Transition is a big part of our lives. Goodbyes/See you later’s are not constant but at times it feels like it. We love our lives here and couldn’t imagine doing anything else. We are also aware that missionaries aren’t the only whose lives are filled with transition. However, it has been on my mind lately and so I thought I would share a little bit with our blog readers about the transitions in our life.
Here are a few examples of the transitions that are a normal part of our life.
Part of our ministry assignment is to host Work & Witness teams (aka short-term missions teams.) For 7 – 14 days we immerse ourselves in a new “family” and help that new family navigate the new place they find themselves. We also spend time preparing before they come as well as following up after they leave with the local and district leaders.
Other aspects of our ministry mean that usually once a month we are traveling for at least a weekend if not more. We enjoy being out on the field and hearing and seeing what God is doing in and through the church. But it comes with planning and a certain number of transitions.
Part and parcel with being a missionary is the coming and going of missionary families. It would take more fingers that I have to count all the Missionary families and volunteers that have moved in and out of our city and lives in the 3.5 years we have been here.
Every 2 years we spend 3 months on Home Assignment. We travel throughout the US sharing the story of what God is doing on the Africa South Field. Which is a blessing but also comes with it lots of preparation, planning and lots of transitions.
Not to mention the normal transitions that comes with life, marriage, parenthood and ministry. Peter is now 28 months old and transitioning into a more independent (yet still very dependent) stage. He has moved to a big boy bed and is starting to potty train. He has friends and he asks for them. He still needs a nap but he thinks that he doesn’t. He has opinions and will gladly voice them as well as his displeasure when his opinion is not followed. He is also able to hold a conversation, loves sitting and being read to, he loves to be outdoors and is generally a happy, easy going toddler. Who for the most part handles well all the transition and adventures that are a part of our families lives.

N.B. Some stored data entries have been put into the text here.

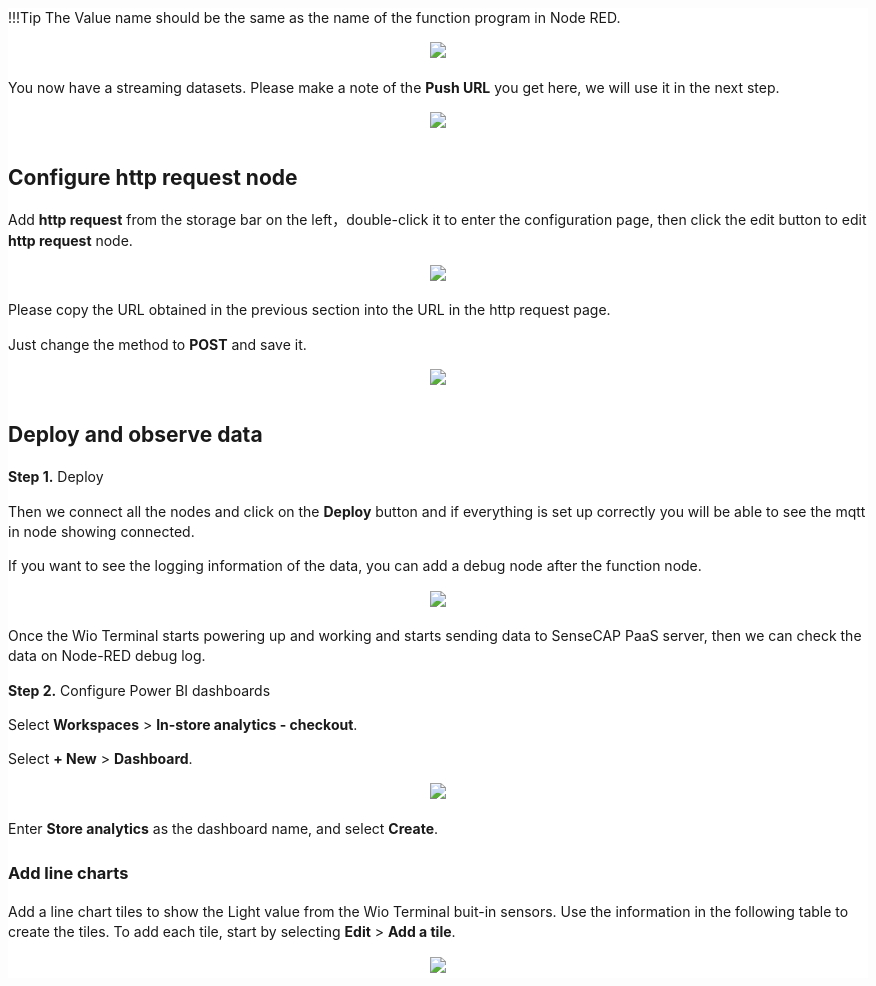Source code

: !!!Tip
    The Value name should be the same as the name of the function program in Node RED.
    <div align=center><img width = 400 src="https://files.seeedstudio.com/wiki/k1100_sensecap_to_powerbi/21.png"/></div>

You now have a streaming datasets. Please make a note of the **Push URL** you get here, we will use it in the next step.

<div align=center><img width = 800 src="https://files.seeedstudio.com/wiki/k1100_sensecap_to_powerbi/22.png"/></div>


## Configure http request node

Add **http request** from the storage bar on the left，double-click it to enter the configuration page, then click the edit button to edit **http request** node.

<div align=center><img width = 800 src="https://files.seeedstudio.com/wiki/k1100_sensecap_to_powerbi/16.png"/></div>

Please copy the URL obtained in the previous section into the URL in the http request page.

Just change the method to **POST** and save it.

<div align=center><img width = 800 src="https://files.seeedstudio.com/wiki/k1100_sensecap_to_powerbi/17.png"/></div>

## Deploy and observe data

**Step 1.** Deploy

Then we connect all the nodes and click on the **Deploy** button and if everything is set up correctly you will be able to see the mqtt in node showing connected. 

If you want to see the logging information of the data, you can add a debug node after the function node.

<div align=center><img width = 800 src="https://files.seeedstudio.com/wiki/k1100_sensecap_to_powerbi/18.png"/></div>

Once the Wio Terminal starts powering up and working and starts sending data to SenseCAP PaaS server, then we can check the data on Node-RED debug log.

**Step 2.** Configure Power BI dashboards

Select **Workspaces** > **In-store analytics - checkout**.

Select **+ New** > **Dashboard**.

<div align=center><img width = 600 src="https://files.seeedstudio.com/wiki/k1100_powerbi/50.png"/></div>

Enter **Store analytics** as the dashboard name, and select **Create**.

### Add line charts

Add a line chart tiles to show the Light value from the Wio Terminal buit-in sensors. Use the information in the following table to create the tiles. To add each tile, start by selecting **Edit** > **Add a tile**.

<div align=center><img width = 800 src="https://files.seeedstudio.com/wiki/k1100_powerbi/51.png"/></div>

This has been on my mind lately as I watch friends and colleagues navigate transitions in their own lives. Friends who are awaiting the birth of another child, friends who are changing ministry roles and places, friends who are dealing with loss and what that means for their family, friends who have moved or are moving, just to name a few.

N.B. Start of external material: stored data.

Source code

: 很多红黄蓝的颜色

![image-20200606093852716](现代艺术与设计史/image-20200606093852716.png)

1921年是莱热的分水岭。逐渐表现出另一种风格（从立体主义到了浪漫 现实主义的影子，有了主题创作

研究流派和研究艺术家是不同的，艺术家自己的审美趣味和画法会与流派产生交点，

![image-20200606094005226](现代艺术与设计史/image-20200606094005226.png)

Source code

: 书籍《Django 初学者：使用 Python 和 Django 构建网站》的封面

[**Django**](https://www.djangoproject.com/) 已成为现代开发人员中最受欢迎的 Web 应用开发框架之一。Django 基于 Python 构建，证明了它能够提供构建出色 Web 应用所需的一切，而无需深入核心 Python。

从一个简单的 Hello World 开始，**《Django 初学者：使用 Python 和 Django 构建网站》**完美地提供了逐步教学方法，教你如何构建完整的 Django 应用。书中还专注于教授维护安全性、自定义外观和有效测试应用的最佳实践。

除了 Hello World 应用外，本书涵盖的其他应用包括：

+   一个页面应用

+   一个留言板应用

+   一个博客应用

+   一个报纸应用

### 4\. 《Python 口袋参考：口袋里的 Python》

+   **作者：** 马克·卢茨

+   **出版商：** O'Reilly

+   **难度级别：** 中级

On Sunday we had a time of celebration on the Africa Region. We were celebrating the new role that Dr Fili Chambo has in the global church. While we are excited for the new role we are also sad to see him and his family go. And we pray for them as they make the transition from South Africa to the US. We also celebrated our new Regional Director Rev. Dany Goray for them as they make the transition from their lives in Senegal to South Africa. There have been great days in the continent of Africa and there are great days ahead.mis. And we also p
As the lyrics of the song “Closing Time” remind us “Every new beginning comes from some other beginnings end.” Beginnings and endings come with them a host of emotions. However I am also reminded of the words of Joshua 1:9 “Have I not commanded you? Be strong and courageous. Do not be afraid; do not be discouraged, for the Lord your God will be with you wherever you go.”

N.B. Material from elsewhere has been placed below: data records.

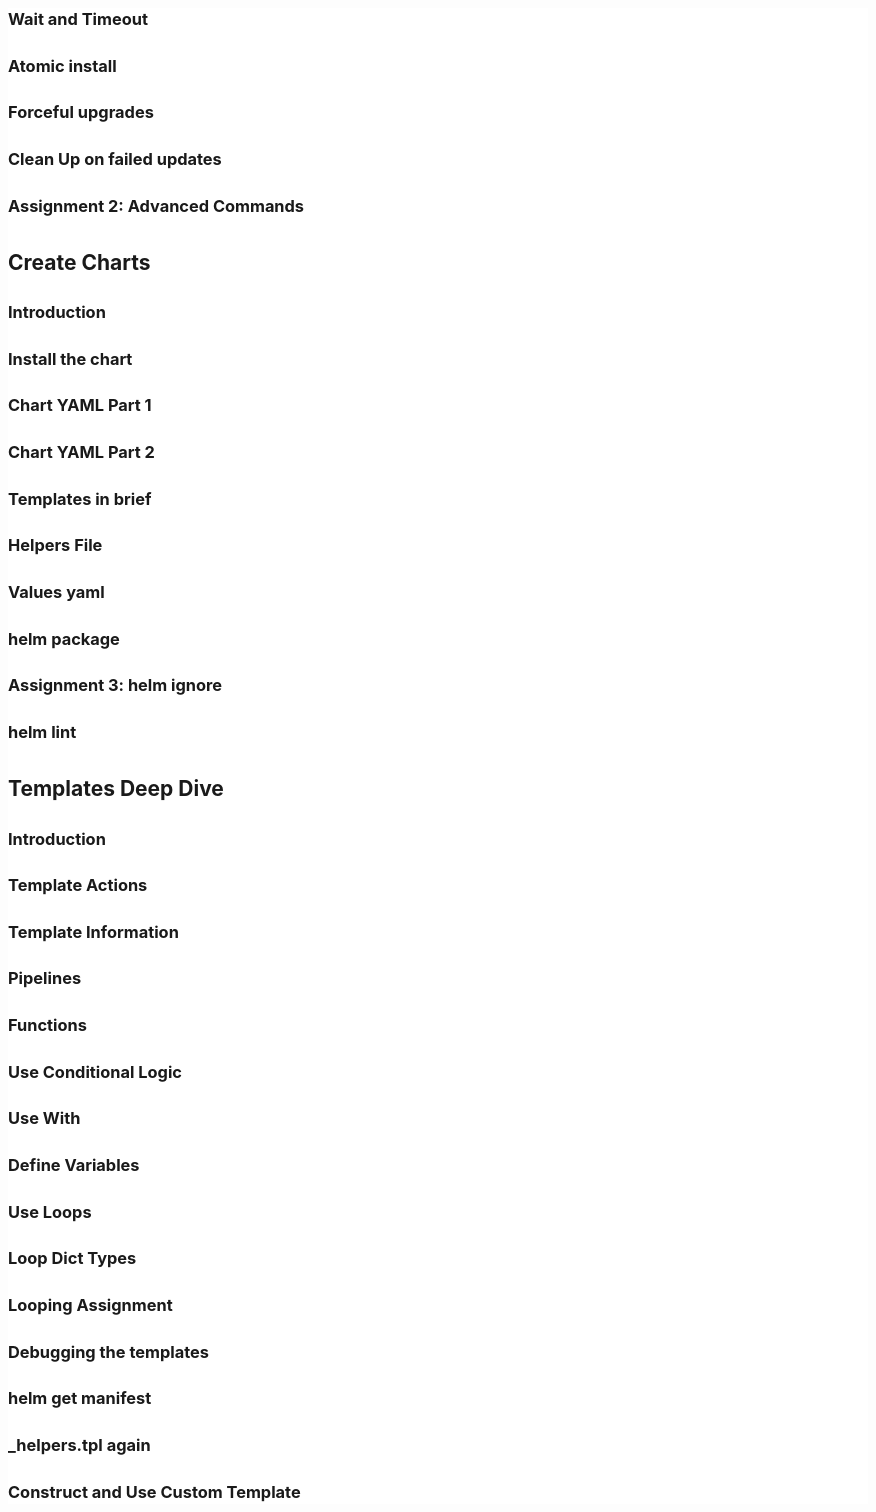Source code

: ### Wait and Timeout ###
### Atomic install ###
### Forceful upgrades ###
### Clean Up on failed updates ###
### Assignment 2: Advanced Commands ###

## Create Charts ##
### Introduction ###
### Install the chart ###
### Chart YAML Part 1 ###
### Chart YAML Part 2 ###
### Templates in brief ###
### Helpers File ###
### Values yaml ###
### helm package ###
### Assignment 3: helm ignore ###
### helm lint ###

## Templates Deep Dive ##
### Introduction ###
### Template Actions ###
### Template Information ###
### Pipelines ###
### Functions ###
### Use Conditional Logic ###
### Use With ###
### Define Variables ###
### Use Loops ###
### Loop Dict Types ###
### Looping Assignment ###
### Debugging the templates ###
### helm get manifest ###
### _helpers.tpl again ###
### Construct and Use Custom Template ###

So whatever transition you find yourself in remember the good of what is behind and look forward to the good of what is to come. Always remembering that God is with you.
Until next time: Remember toddlers have amazing memories (for certain things). Several times we have walked to a nearby shopping center where they have ice cream cones. Yesterday Peter wanted to go for a walk and Joe let him lead the way. Guess where he led the way to; yup to the place where we get ice cream. He was quite sad when he found the doors locked and lights off. Also he clearly got his sense of direction from his father not his mother.